The Word by Which We Understand All Words

In the beginning was the Word, and the Word was with God, and the Word was God. (John 1:1)
The Greek word for “word” is logos. It speaks of meaning and purpose, of logic and reason. The Logos John speaks about is a Person who presents the wisdom of God and is, indeed, God. This Word is identified as the one who “became flesh and dwelt among us” (John 1:14). He is Jesus the Messiah, the Son of the Father.

This Word is further identified as the Creator: “All things were made through Him, and without Him nothing was made that was made” (John 1:3). When we read in Genesis 1:1, “In the beginning God created the heavens and the earth,” it is speaking of the Word, of Jesus. He is the Creator.

John the Baptist gives this testimony concerning Jesus: “For He who God has sent speaks the words of God” (John 3:34). The Word is God and therefore speaks the word of God. Indeed, Jesus is the Word by which we understand all the words of God. John begins his account of the Gospel with the same words that begin the Old Testament, connecting the gospel of Jesus the Messiah with God’s original purpose.

Not only Genesis, but all the Old Testament scriptures speak of Jesus, as He told the Jewish leaders. “You search the Scriptures, for in them you think you have eternal life; and these are they which testify of Me ... If you believed Moses, you would believe Me; for he wrote about Me” (John 5:39, 46).

After His resurrection, Jesus spoke with the Emmaus disciples: “And beginning at Moses and all the Prophets, He expounded to them in all the Scriptures the things concerning Himself” (Luke 24:27). These were not merely the merely the particular messianic prophecies scattered throughout, but the whole trajectory and thrust of the Old Testament pointed to the fulfillment of all God’s promises and purposes found in the Messiah, Jesus.
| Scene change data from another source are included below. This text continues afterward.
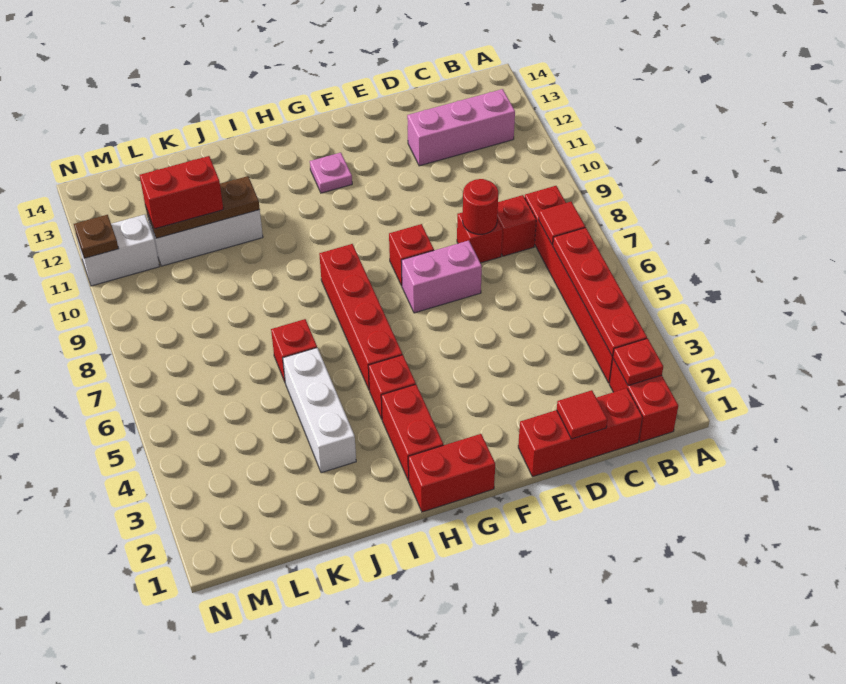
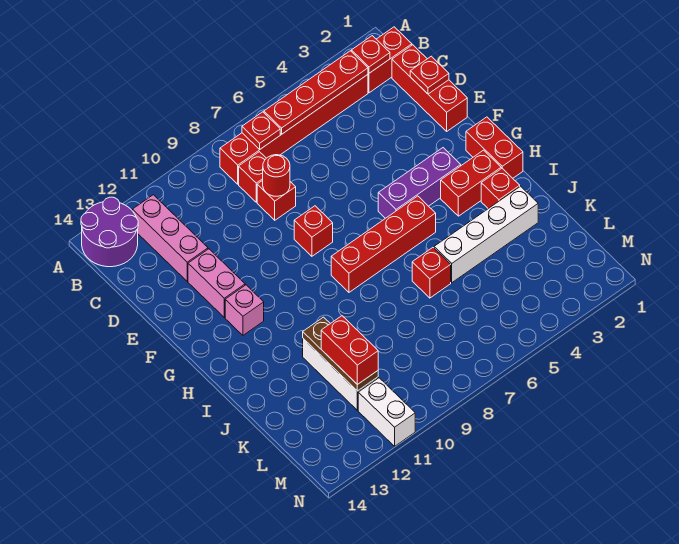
none -> purple round brick A13:B14 level 1
red tile B7 level 2 -> red plate B7 level 2
red tile D1 level 2 -> red plate D1 level 2
pink brick E7:F7 level 1 -> pink brick E12:F12 level 1
none -> purple brick G3:G5 level 1
pink plate G12 level 1 -> pink brick G12 level 1
red brick H4 level 1 -> red brick I2 level 1
white brick J3:J5 level 1 -> white brick J2:J5 level 1
brown plate N11 level 2 -> none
The words of Scripture are ultimately about Jesus. All their meaning is centered on Him and apart from Him we cannot understand their fullness. In Him we have the complete and ultimate revelation of God.
God, who at various times and in various ways spoke in time past to the fathers by the prophets, has in these last days spoken to us by His Son, whom He has appointed heir of all things, through whom also He made the worlds; who being the brightness of His glory and the express image of His person, and upholding all things by the word of His power … (Hebrews 1:1-3)
Jesus is not only the Word by which we understand the words of God, He is the Word by which we understand all other words. For the world itself comes forth from the Word of God. “By faith we understand that the worlds were framed by the word of God, so that the things which are seen were not made of things which are visible” (Hebrews 11:3). Heaven and earth were created by the Word, Jesus, and all things are sustained by Him. The reality of the physical realm as well as the spiritual find their meaning and purpose in Him and cannot be fully understood apart from Him.